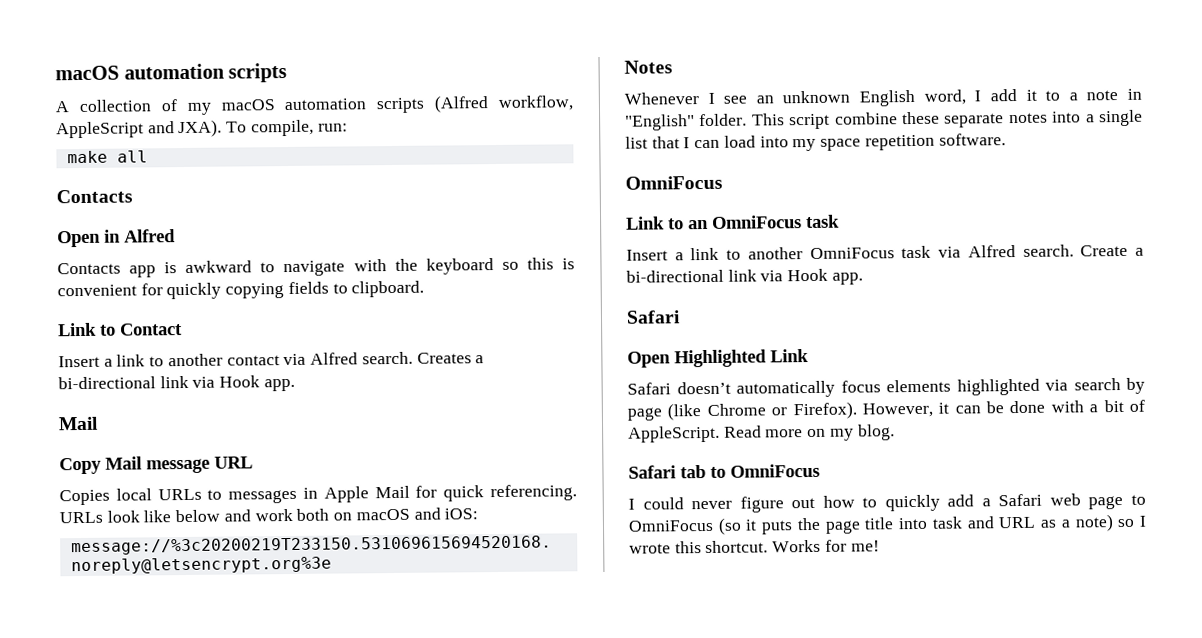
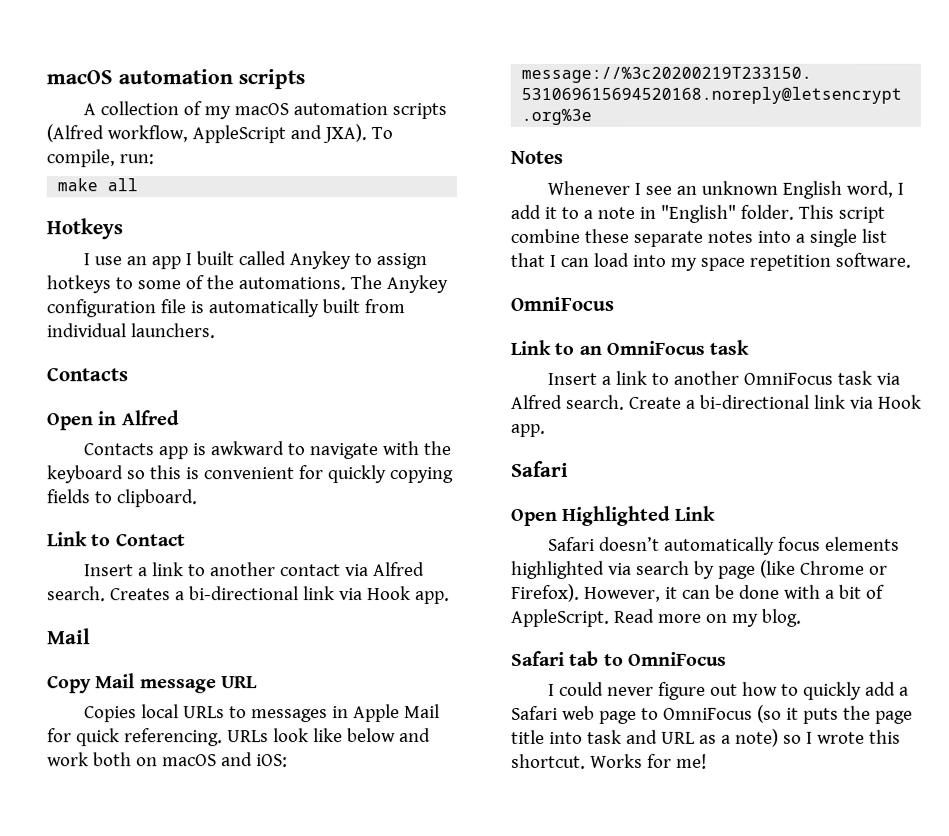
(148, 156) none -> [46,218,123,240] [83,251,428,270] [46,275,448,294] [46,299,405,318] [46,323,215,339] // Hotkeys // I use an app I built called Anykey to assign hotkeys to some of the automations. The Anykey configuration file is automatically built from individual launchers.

--

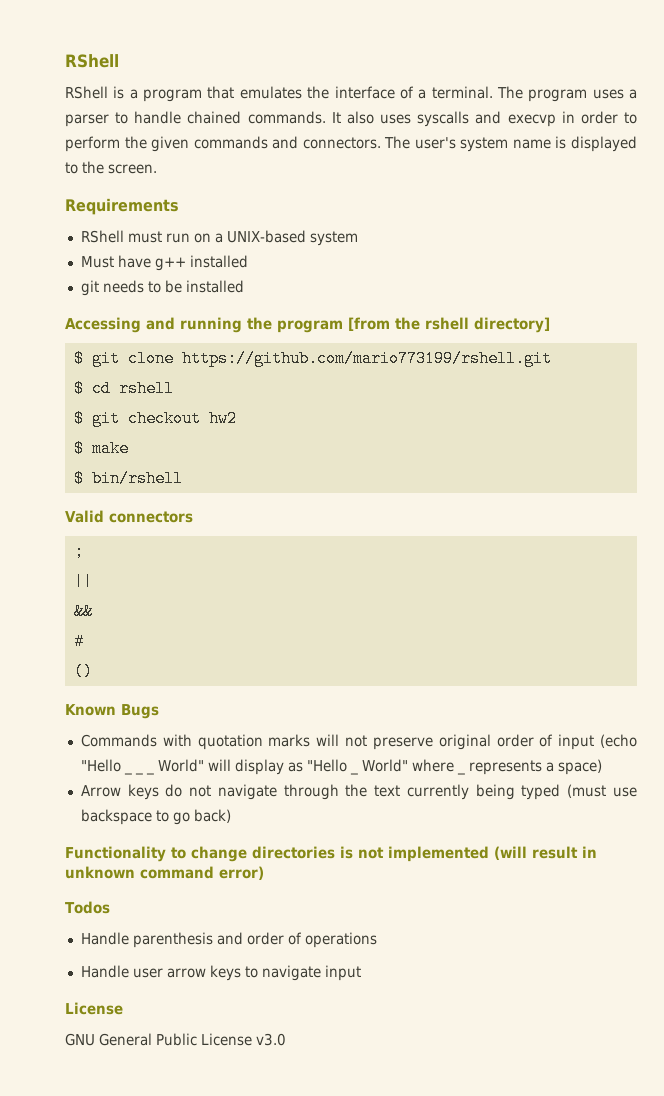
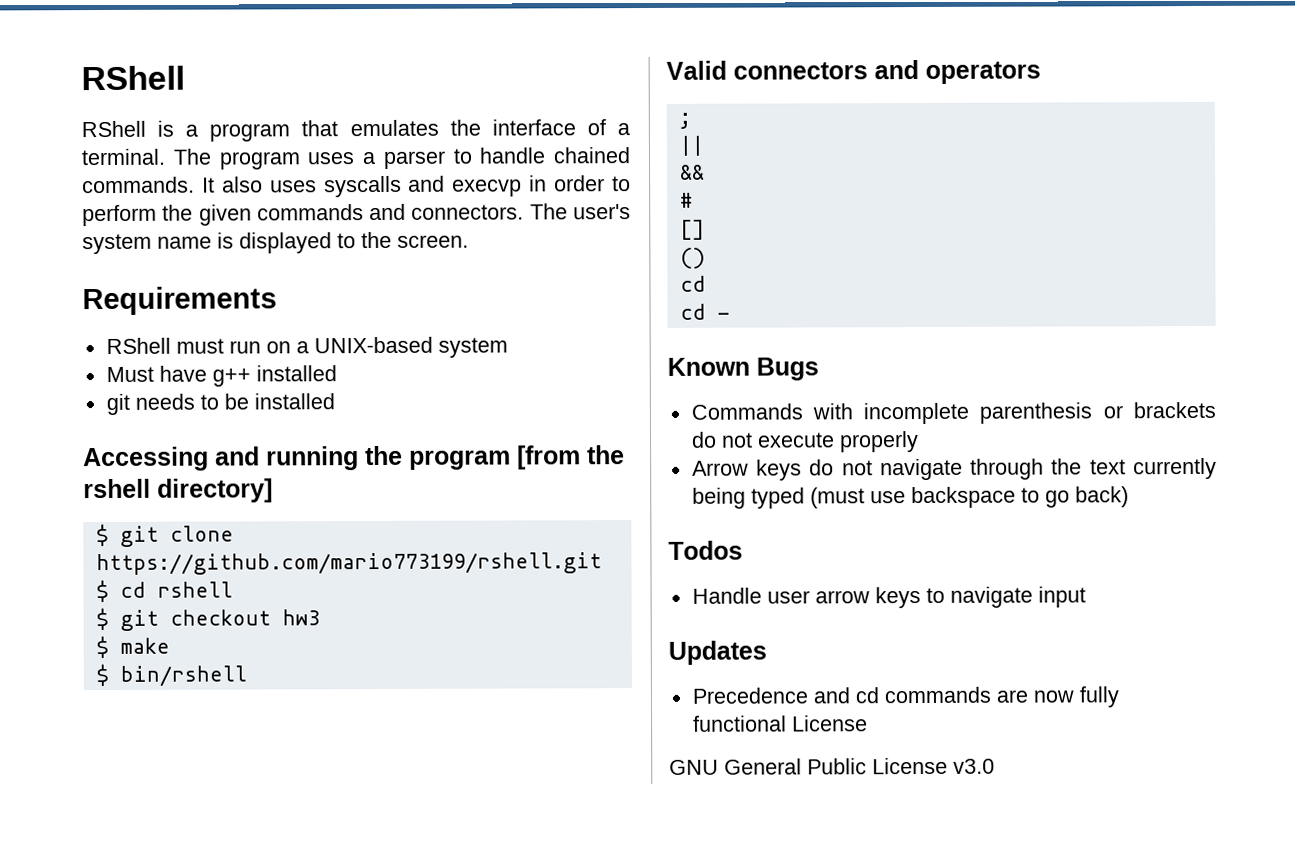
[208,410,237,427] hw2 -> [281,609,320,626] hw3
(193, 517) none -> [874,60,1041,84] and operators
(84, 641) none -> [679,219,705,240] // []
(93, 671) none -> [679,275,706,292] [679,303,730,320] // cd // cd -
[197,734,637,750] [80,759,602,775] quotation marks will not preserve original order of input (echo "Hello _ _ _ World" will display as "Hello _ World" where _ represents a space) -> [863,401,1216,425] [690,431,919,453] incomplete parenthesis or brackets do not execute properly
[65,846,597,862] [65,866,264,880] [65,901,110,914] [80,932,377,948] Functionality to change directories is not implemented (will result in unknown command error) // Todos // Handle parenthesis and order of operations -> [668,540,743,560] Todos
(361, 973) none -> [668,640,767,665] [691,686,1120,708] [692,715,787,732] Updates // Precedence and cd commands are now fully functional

▶ _Task objective_
Using the data above, repeat exactly the lines that begin at the line with "(93, 671) none" and end at the line with "(361, 973) none", both ends included.

▶ _The answer_
(93, 671) none -> [679,275,706,292] [679,303,730,320] // cd // cd -
[197,734,637,750] [80,759,602,775] quotation marks will not preserve original order of input (echo "Hello _ _ _ World" will display as "Hello _ World" where _ represents a space) -> [863,401,1216,425] [690,431,919,453] incomplete parenthesis or brackets do not execute properly
[65,846,597,862] [65,866,264,880] [65,901,110,914] [80,932,377,948] Functionality to change directories is not implemented (will result in unknown command error) // Todos // Handle parenthesis and order of operations -> [668,540,743,560] Todos
(361, 973) none -> [668,640,767,665] [691,686,1120,708] [692,715,787,732] Updates // Precedence and cd commands are now fully functional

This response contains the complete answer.